▶ Explore the material
1/ How many doses of its vaccine has Johnson & Johnson committed to produce for the US population, according to the article on the Johnson & Johnson Covid-19 vaccine below?
2/ Name every person mentioned by name in the article on the Johnson & Johnson Covid-19 vaccine below.
3/ Carry on the article on the Johnson & Johnson Covid-19 vaccine below from its last sentence.

[Provided text Boundary: Start]

Johnson & Johnson Covid-19 vaccine could have major implications for rollout, researcher says

From CNN’s Amanda Sealy

Rocky Mountain Regional VA Medical Center investigational pharmacy technician Sara Berech prepares a dose of the Johnson & Johnson Covid-19 vaccine for a clinical trial on December 15, 2020 in Aurora, Colorado.
Rocky Mountain Regional VA Medical Center investigational pharmacy technician Sara Berech prepares a dose of the Johnson & Johnson Covid-19 vaccine for a clinical trial on December 15, 2020 in Aurora, Colorado. Michael Ciaglo/Getty Images

Johnson & Johnson’s coronavirus vaccine could have a major effect on the rollout of vaccines because the company plans to make so many doses, one of the researchers who helped develop it said Monday.

“If this vaccine proves to be safe and effective, it could have major implications for the vaccine rollout because J&J has committed to producing and deploying at least a billion doses of vaccine during this calendar year, including at least 100 million doses for the US population,” Dr. Dan Barouch, a Harvard Medical School researcher who helped develop Johnson & Johnson’s vaccine candidate, said.

“If it's a single-dose vaccine, then a billion vaccine doses would translate into a billion people vaccinated,” Barouch said during an episode of the podcast Coronavirus Fact vs Fiction.

“I'm optimistic that if we can have not just two vaccines, but potentially three to five vaccines rolled out, then we can get a substantial fraction of the population vaccinated during this calendar year,” Barouch added.

[Provided text Boundary: End]
[Entries supplied Boundary: Start]

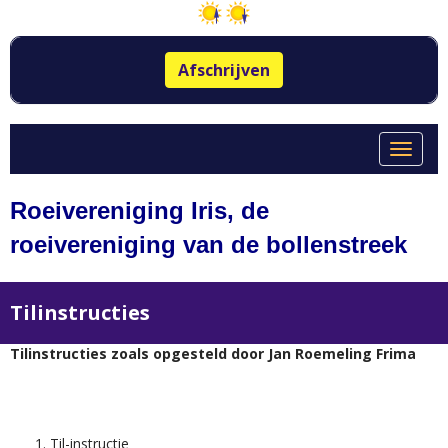
Afschrijven
Toggle 
Roeivereniging Iris, de
roeivereniging van de bollenstreek
Tilinstructies
Tilinstructies zoals opgesteld door Jan Roemeling Frima
Til-instructie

[Entries supplied Boundary: End]

▶ Answers to this exercise
1/ At least 100 million doses.

2/ Amanda Sealy, Sara Berech, Michael Ciaglo, Dan Barouch

3/
Barouch also serves as the director of the Center for Virology and Vaccine Research at Beth Israel Deaconess Medical Center in Boston which began collaborating with Johnson & Johnson on this vaccine in March. 

Last week, National Institute of Allergy and Infectious Diseases Director Dr. Anthony Fauci said that Johnson & Johnson is "right around the corner" from seeking emergency use authorization for its Covid-19 vaccine from the US Food and Drug Administration.

3:25 p.m. ET, January 25, 2021

Michigan has at least 17 cases of the Covid-19 UK variant

From CNN’s Anna Sturla

Michigan now has at least 17 cases of the UK variant of Covid-19, Chief Medical Executive Dr. Joneigh Khaldun announced during a news conference Monday.

These 17 cases are inclusive of the cases previously announced Sunday. 

Four of the B.1.1.7 variant cases were in Wayne County, which covers Detroit and Dearborn, and 13 in Washtenaw County, which includes Ann Arbor, according to Khaldun.

Michigan Department of Health and Human Services had previously ordered the University of Michigan to pause its athletic activities after variant cases were linked to the program.

Khaldun urged Michiganders to take advantage of testing and to be vaccinated when able.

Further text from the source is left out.